_PROBLEM DETAILS:_ Look through the records below for the line with "250 418 345". Return that line and each one after it up to and including the line with "50 206 4491", exactly.

_EXERCISE MATERIALS:_
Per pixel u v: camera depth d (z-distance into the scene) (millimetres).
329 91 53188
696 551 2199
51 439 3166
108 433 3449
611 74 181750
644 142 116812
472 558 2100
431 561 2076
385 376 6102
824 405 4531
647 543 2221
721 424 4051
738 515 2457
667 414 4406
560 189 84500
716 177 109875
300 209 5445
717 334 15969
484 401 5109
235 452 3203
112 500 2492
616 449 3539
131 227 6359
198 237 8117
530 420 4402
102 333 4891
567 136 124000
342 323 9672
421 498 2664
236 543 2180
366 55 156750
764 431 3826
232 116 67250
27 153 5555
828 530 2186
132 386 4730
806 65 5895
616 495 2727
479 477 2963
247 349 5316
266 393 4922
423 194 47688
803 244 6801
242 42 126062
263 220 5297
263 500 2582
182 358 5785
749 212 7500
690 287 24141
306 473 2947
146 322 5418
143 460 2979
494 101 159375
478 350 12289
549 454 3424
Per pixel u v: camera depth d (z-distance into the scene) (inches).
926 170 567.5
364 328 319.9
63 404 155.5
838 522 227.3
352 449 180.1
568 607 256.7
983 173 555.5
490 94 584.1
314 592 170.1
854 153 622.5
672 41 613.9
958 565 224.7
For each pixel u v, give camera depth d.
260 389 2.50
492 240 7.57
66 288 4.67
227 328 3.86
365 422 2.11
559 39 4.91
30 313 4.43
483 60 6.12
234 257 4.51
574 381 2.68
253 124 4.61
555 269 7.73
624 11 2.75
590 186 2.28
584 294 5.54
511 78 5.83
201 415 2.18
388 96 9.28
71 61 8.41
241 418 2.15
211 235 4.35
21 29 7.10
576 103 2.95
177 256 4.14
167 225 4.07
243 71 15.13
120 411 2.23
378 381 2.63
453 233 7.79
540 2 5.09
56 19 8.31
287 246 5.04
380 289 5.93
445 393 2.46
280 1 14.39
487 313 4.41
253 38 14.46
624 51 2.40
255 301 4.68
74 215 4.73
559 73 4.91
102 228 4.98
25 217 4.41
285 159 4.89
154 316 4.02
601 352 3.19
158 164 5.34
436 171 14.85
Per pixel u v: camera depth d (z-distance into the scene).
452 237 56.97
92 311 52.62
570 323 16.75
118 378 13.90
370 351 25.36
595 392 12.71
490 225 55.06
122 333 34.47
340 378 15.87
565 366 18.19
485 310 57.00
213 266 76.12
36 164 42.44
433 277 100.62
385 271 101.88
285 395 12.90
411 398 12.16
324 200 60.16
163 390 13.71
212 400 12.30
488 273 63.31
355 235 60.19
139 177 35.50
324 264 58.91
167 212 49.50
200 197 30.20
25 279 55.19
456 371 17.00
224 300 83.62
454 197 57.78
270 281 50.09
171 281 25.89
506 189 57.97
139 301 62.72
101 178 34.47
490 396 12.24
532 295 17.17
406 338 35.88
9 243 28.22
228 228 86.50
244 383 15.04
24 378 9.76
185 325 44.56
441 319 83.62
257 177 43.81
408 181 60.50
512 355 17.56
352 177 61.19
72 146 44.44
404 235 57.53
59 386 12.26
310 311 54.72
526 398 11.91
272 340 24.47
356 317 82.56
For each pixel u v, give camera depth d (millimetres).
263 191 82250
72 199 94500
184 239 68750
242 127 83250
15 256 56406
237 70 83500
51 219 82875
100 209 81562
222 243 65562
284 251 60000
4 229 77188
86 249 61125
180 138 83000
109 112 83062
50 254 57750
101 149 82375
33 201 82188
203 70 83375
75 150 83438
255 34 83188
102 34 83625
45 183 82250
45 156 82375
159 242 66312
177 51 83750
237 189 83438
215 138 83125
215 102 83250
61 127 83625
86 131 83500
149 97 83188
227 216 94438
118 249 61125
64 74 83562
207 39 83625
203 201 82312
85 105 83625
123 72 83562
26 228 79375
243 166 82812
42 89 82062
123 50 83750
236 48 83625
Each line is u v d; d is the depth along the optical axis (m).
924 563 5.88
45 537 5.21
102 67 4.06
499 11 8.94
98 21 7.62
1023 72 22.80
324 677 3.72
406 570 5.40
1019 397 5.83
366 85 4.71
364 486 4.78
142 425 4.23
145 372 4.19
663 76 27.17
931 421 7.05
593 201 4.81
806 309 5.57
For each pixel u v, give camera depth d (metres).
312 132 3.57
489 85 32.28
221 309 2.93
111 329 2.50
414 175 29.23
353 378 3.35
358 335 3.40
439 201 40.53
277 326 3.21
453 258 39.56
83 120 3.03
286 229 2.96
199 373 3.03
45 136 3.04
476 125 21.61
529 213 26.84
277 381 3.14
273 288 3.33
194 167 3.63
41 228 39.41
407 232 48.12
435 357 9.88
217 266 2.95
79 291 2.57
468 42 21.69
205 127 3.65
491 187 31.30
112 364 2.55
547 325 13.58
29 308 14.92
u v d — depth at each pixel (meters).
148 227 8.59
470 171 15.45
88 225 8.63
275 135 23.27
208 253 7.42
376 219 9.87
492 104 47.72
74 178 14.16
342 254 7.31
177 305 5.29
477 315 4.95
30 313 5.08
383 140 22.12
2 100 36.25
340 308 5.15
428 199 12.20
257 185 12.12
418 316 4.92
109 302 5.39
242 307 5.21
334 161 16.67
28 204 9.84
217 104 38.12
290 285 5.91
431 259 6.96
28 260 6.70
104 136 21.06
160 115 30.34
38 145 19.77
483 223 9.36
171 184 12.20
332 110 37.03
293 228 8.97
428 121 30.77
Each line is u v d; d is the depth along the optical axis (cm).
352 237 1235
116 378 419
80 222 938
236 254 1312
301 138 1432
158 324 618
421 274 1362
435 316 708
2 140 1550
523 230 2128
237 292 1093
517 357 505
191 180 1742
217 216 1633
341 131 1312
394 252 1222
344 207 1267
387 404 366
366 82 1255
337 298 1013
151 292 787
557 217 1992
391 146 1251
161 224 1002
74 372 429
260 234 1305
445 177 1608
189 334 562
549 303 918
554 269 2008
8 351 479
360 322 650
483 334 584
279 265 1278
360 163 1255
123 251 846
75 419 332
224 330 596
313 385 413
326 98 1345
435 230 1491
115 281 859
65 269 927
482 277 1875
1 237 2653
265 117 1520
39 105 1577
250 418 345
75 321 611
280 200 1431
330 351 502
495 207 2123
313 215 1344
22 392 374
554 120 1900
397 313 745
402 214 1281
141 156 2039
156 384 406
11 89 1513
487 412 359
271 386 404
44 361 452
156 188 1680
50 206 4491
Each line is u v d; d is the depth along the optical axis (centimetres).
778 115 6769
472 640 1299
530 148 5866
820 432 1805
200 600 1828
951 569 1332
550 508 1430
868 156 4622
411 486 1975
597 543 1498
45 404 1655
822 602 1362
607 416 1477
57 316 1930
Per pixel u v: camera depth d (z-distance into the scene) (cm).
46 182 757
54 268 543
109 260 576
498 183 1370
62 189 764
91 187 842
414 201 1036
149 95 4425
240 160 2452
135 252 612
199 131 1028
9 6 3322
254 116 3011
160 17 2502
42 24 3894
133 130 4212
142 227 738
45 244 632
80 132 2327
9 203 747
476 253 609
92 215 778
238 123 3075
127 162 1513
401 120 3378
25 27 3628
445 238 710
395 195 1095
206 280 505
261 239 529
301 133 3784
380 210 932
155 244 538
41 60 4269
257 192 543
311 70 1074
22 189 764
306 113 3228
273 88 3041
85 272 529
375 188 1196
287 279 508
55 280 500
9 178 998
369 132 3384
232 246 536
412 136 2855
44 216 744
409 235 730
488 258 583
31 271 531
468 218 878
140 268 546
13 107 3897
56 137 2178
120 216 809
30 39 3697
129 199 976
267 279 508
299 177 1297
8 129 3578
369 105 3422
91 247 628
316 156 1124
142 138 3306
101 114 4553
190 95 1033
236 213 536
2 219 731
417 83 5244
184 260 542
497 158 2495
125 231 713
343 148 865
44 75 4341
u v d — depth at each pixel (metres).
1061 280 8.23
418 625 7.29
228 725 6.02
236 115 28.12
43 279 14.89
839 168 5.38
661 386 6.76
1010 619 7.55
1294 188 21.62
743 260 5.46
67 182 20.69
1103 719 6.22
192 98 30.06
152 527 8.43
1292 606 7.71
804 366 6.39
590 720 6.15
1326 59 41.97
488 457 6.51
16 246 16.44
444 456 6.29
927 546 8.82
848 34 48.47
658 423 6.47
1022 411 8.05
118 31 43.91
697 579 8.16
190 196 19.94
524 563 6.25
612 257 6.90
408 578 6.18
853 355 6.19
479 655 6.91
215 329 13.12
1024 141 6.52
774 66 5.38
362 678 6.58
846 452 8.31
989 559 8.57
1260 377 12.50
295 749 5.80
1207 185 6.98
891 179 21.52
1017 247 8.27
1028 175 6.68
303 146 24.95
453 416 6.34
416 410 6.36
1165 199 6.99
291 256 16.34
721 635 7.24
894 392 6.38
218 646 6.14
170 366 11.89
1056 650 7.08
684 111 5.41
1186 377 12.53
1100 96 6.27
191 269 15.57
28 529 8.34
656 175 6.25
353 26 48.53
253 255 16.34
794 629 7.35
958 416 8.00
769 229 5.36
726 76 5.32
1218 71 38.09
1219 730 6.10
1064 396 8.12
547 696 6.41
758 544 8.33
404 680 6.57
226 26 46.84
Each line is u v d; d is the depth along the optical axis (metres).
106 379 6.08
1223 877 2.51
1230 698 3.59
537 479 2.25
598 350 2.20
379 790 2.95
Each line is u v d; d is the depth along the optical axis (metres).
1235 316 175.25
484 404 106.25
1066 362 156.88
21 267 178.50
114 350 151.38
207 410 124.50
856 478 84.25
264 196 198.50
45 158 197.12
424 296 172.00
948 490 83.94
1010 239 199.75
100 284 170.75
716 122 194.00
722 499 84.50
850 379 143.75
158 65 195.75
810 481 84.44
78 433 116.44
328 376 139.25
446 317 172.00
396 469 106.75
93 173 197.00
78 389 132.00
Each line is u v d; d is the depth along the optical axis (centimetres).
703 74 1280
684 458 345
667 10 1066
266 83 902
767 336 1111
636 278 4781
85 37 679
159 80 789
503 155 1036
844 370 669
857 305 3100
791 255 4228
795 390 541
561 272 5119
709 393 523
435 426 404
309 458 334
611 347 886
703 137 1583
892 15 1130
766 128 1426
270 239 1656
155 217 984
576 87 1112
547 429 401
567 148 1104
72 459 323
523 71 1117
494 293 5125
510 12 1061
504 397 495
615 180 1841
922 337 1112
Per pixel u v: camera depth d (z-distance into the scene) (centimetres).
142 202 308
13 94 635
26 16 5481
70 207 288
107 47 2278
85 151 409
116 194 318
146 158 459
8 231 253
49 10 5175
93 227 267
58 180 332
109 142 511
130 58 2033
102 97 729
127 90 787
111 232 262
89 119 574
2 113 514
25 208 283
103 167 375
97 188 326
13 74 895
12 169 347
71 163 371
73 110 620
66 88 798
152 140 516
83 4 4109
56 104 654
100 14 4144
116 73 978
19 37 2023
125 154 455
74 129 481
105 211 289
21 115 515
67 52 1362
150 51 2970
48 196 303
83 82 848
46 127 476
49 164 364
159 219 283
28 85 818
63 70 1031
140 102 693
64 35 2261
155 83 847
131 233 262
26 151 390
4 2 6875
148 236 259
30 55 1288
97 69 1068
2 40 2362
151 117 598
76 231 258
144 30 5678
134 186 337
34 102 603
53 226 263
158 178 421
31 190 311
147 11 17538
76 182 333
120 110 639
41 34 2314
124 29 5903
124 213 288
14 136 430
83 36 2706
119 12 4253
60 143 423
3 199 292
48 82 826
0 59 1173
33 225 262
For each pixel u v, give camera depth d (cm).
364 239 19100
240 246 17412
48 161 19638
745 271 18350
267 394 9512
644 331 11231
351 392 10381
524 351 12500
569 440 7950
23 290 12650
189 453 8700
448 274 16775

_RESULT FOR THIS EXERCISE:_
250 418 345
75 321 611
280 200 1431
330 351 502
495 207 2123
313 215 1344
22 392 374
554 120 1900
397 313 745
402 214 1281
141 156 2039
156 384 406
11 89 1513
487 412 359
271 386 404
44 361 452
156 188 1680
50 206 4491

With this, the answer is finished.